Some will dismiss it as GTA's "gangsta" offshoot

User Rating: 8.5 | Saints Row 2 PS3
If you want to talk about Saints Row 2 (right place to be, innit), you've got two different approaches open to you. You could talk, in technical terms and a tone reminiscent of a slightly disappointed maths teacher, about how the graphics aren't terribly impressive. It's got a huge city for you to explore, but compared with the deftly filtered visual richness of something like Grand Theft Auto IV (a comparison that's going to be hauled out a lot, I'm afraid), it looks dated.

You'd probably go on to mention, with faintly pursed lips, that the animation messes up regularly - with characters "popping" out of cars when the doors don't have space to open, for instance. Or you might complain that enemy AI and other road users are fairly simple and dim, or that the radio stations are understocked to the extent that the '80s station seems to play The Final Countdown at least three times an hour. If you want to nit-pick Saints Row 2, you won't have a hard time doing so. It's even got a little bit of screen-tearing and the occasional frame-rate drop.

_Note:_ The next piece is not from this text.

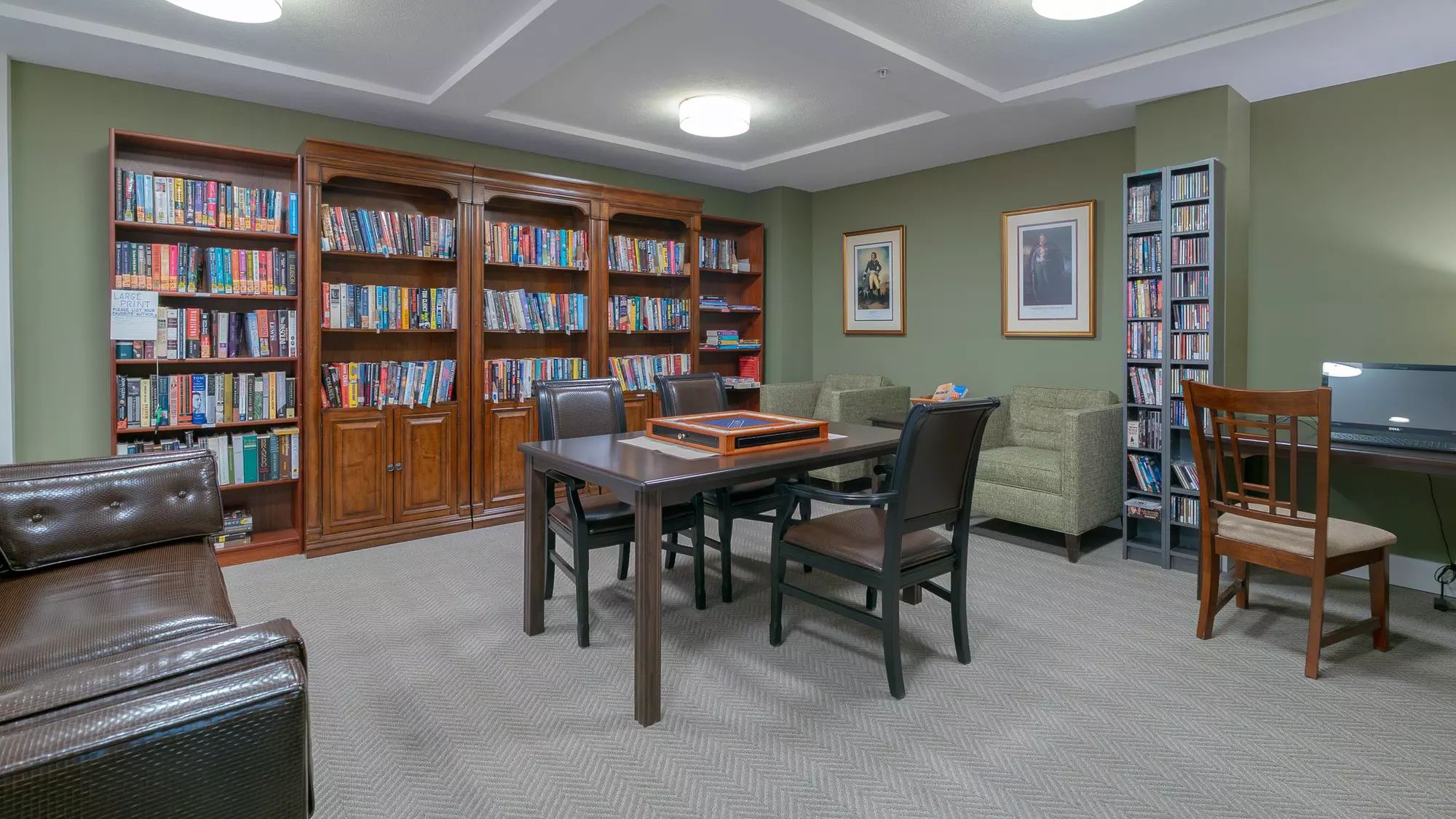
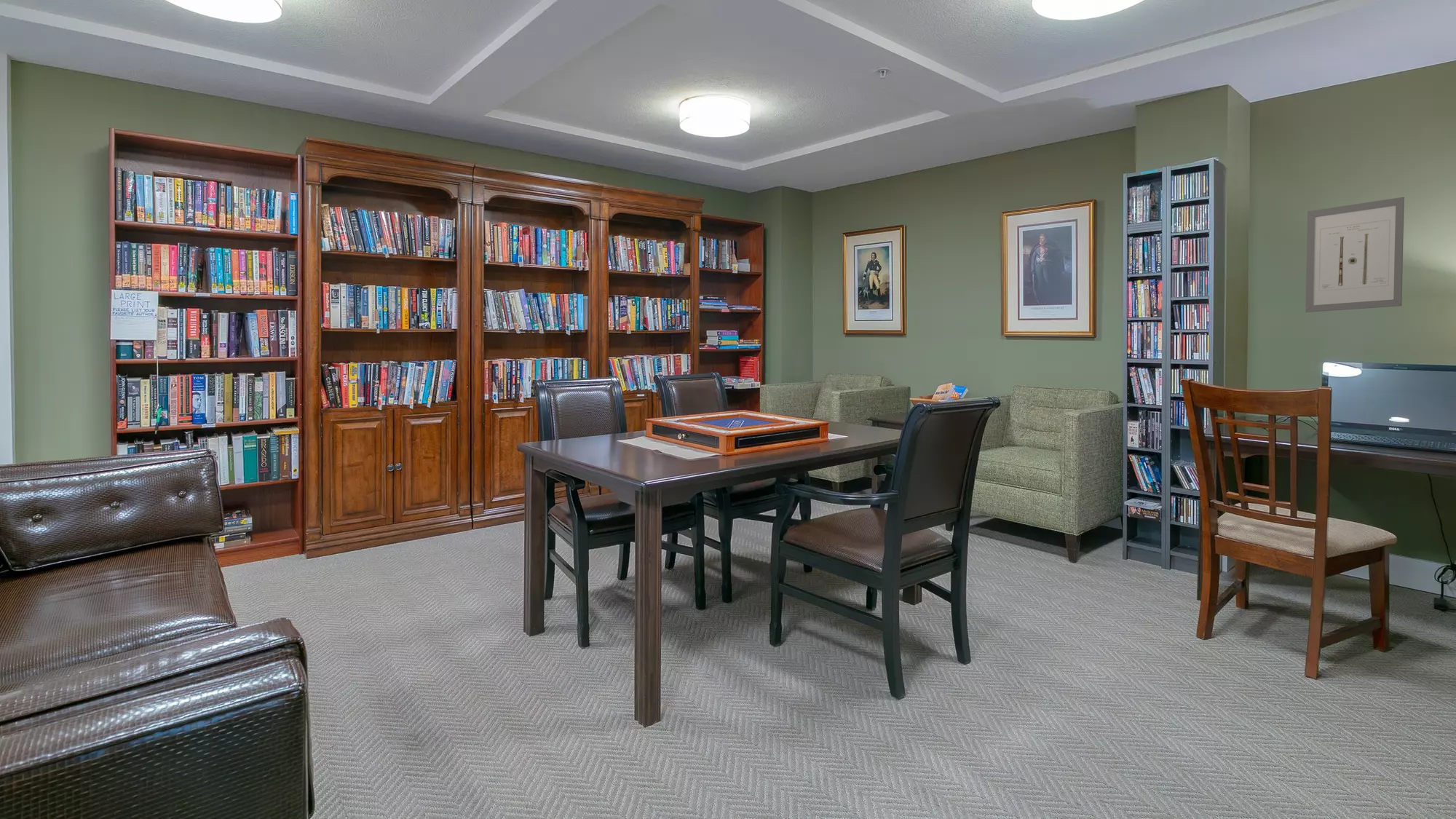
+ wall art [1305,197,1405,313]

If you look past that, though, you've got approach number two: it's the first sandbox game since Vice City where 3am comes and goes, and for me, Saints Row 2 is a diamond, no matter how roughly hewn. For all the visible seams, I'm happier talking about fun stuff, like the time I hijacked a car with a passenger still inside, and found myself playing a hidden mini-game where I had to evade the police without letting him escape, until he was so terrified that he offered to pay a ransom. Or the time I walked into a stadium to discover a fully functional Destruction Derby, complete with customisable scrapyard vehicles.

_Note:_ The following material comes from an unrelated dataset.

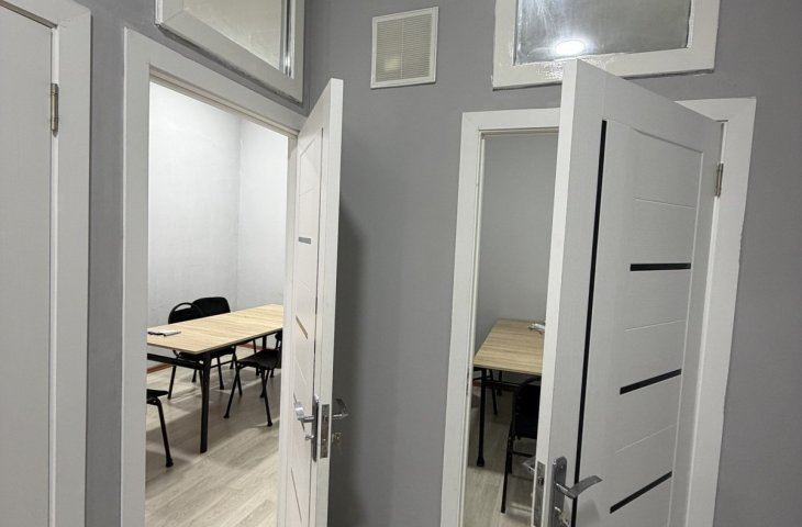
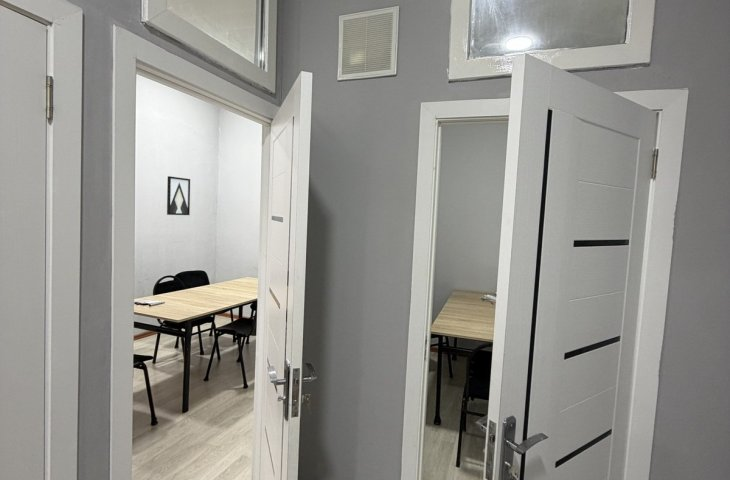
+ wall art [166,175,191,216]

Still, in single-player and in co-op, Saints Row 2 is one of the most ridiculous and enjoyable games of the year. Some will dismiss it as GTA's "gangsta" offshoot, but they're missing the point; with its immense scope, fun physics and focus on entertainment over realism or grit, Saints Row is what GTA would have become if Rockstar North had followed Vice City to its pimpin' conclusion. It may not have the graphical fidelity or the polish of its high-budget counterpart, and will be beaten up for that, but it compensates more than adequately by answering the crucial question - "is it fun?" - with an exuberant, sweary, two-fingered affirmative.